“Not at all. He was an honest fellow—had your interest at heart and looked after it. How did he know but I might have walked off with the piano?” answered the visitor, patting his host on the shoulder to soothe down his anger, and adding, “I know I, for one, looked like a suspicious party, in my weather-beaten sea-suit. And just see what an old-fashioned bonnet my wife wears; and as for Nanny, I have a painful impression that she is overdressed,” he sighed, glancing from the rich, light-blue taffeta gown, and white silk mantle and bonnet of Miss Seymour’s costume to the plain grays that formed the street dress of the other ladies.

“Miss Nanny is charming in any style,” said the General, gallantly, bowing to the mortified girl.

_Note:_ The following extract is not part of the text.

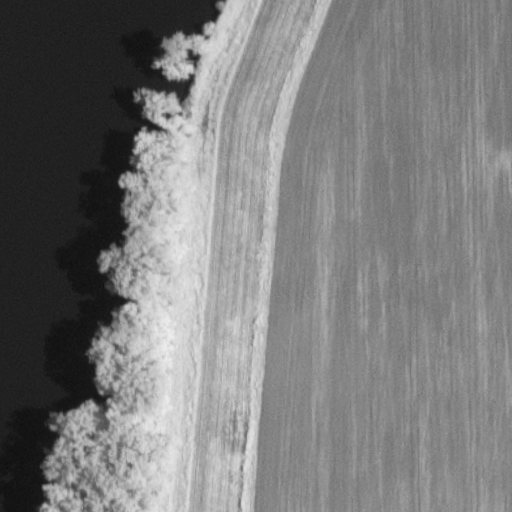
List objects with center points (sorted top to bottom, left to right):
river: (56, 123)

“However,” continued Colonel Seymour, “I was anxious to see you all, so I waited. I suppose if we had been fashionable folks we should have left our cards and gone away; but being plain people, we preferred to wait for your return. So here we are, and here you are! We expected to see you, but you didn’t expect to see us, did you now?”

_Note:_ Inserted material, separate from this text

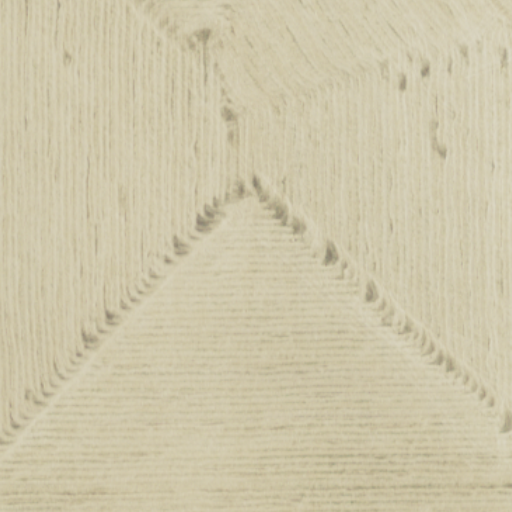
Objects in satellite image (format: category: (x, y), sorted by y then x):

“No; but we are not the less overjoyed on that account. And of course you must stay and dine with us.”

“Of course. I told the waiter so,” laughed the colonel.

“Now, dear Mrs. Seymour and darling Nanny, you must both come up with Drusilla and myself to our rooms to take off your bonnets,” said Anna, rising and conducting her visitors from the room.

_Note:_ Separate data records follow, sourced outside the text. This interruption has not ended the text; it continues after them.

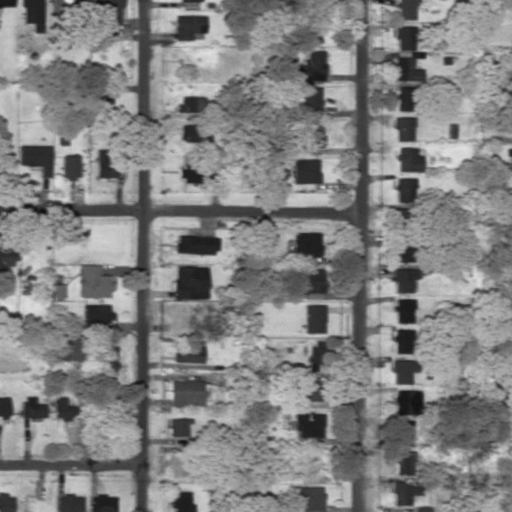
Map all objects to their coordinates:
building: (187, 0)
building: (312, 0)
building: (6, 2)
building: (406, 9)
building: (108, 10)
building: (31, 13)
building: (187, 26)
building: (311, 28)
building: (404, 37)
building: (309, 67)
building: (405, 67)
building: (310, 98)
building: (403, 98)
building: (192, 113)
building: (403, 128)
building: (307, 134)
building: (34, 157)
building: (407, 158)
building: (104, 162)
building: (68, 166)
building: (304, 170)
building: (187, 172)
building: (403, 188)
road: (181, 211)
building: (400, 213)
building: (305, 243)
building: (195, 244)
building: (403, 249)
road: (142, 255)
building: (5, 256)
road: (361, 256)
building: (402, 279)
building: (310, 280)
building: (93, 281)
building: (189, 282)
building: (403, 310)
building: (96, 312)
building: (313, 318)
building: (401, 340)
building: (61, 349)
building: (187, 352)
building: (315, 355)
building: (109, 359)
building: (402, 371)
building: (313, 388)
building: (185, 393)
building: (405, 401)
building: (3, 406)
building: (31, 407)
building: (63, 409)
building: (307, 424)
building: (179, 426)
building: (402, 431)
building: (404, 462)
road: (71, 464)
building: (403, 491)
building: (180, 501)
building: (5, 503)
building: (69, 503)
building: (102, 503)
building: (422, 509)
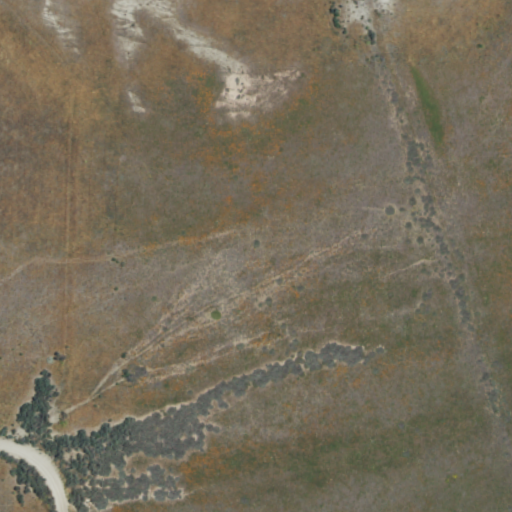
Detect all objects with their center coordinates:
road: (52, 464)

At a sign from the General, Dick went down-stairs to order some necessary additions to their dinner, in honor of their guests.

“Now, old friend, tell me what put it into your head to cross the ocean and give me this great pleasure?” inquired General Lyon, when he found himself alone with his neighbor.

“Example,” answered Colonel Seymour;—“nothing but example. You and your family left the neighborhood to go to Europe. And I and mine were very lonesome, I can tell you, after you were all gone. So one day I up and said to my wife:

“‘Polly, if we are ever to see the Old World, we had as well see it now as at another time. We are not growing younger, Polly. Indeed I sometimes fancy we are growing older.’